The limitations largely concern measurement, external validity, and follow-up. Ideally, measurements beyond self-report are desiredFootnote 1 (Maul, 2017). But insofar as psychometrics is concerned, no clear pattern was observed in the traits that were and were not directly impacted. For example, the two significantly impacted virtues included the most established scale administered (e.g., NFC) and a researcher-developed scale (tenacity)–each with high to adequate Cronbach α values.

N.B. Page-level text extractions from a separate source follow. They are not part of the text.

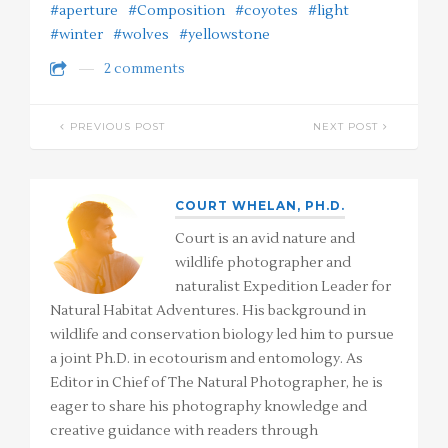
#aperture
#Composition
#coyotes
#light
#winter
#wolves
#yellowstone
2 comments
PREVIOUS POST
NEXT POST
COURT WHELAN, PH.D.
Court is an avid nature and
wildlife photographer and
naturalist Expedition Leader for
Natural Habitat Adventures. His background in
wildlife and conservation biology led him to pursue
a joint Ph.D. in ecotourism and entomology. As
Editor in Chief of The Natural Photographer, he is
eager to share his photography knowledge and
creative guidance with readers through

Still, advancing situated, contextual measures with enhanced predictive validity will require extensive conceptual and empirical research moving well beyond self-report scales (Ng & Tay, 2020). Another limitation is external validity, which could be enhanced with a multi-campus experiment examining the effects of IVC within and across diverse institutions (and populations). Finally, a follow-up study would greatly strengthen our understanding of the lasting effect of the IVC intervention. Together, such data would be vital in gaining knowledge of if and when supports and boosters may be relevant to sustain fundamental intellectual character development.

Conclusion

Intellectual virtue development appears to be a feasible aim when intervention design is guided by philosophical, psychological, and pedagogical perspectives. This study demonstrated the effect of intellectual virtue education on learning about virtue, which in turn was related to virtue development. Given wide-spread appeal in developing life-long learners with reflective thinking habits and good epistemic hygiene, researchers and funders may consider investing time and resources in intellectual character education as a potential avenue towards a society of virtuous reasoners.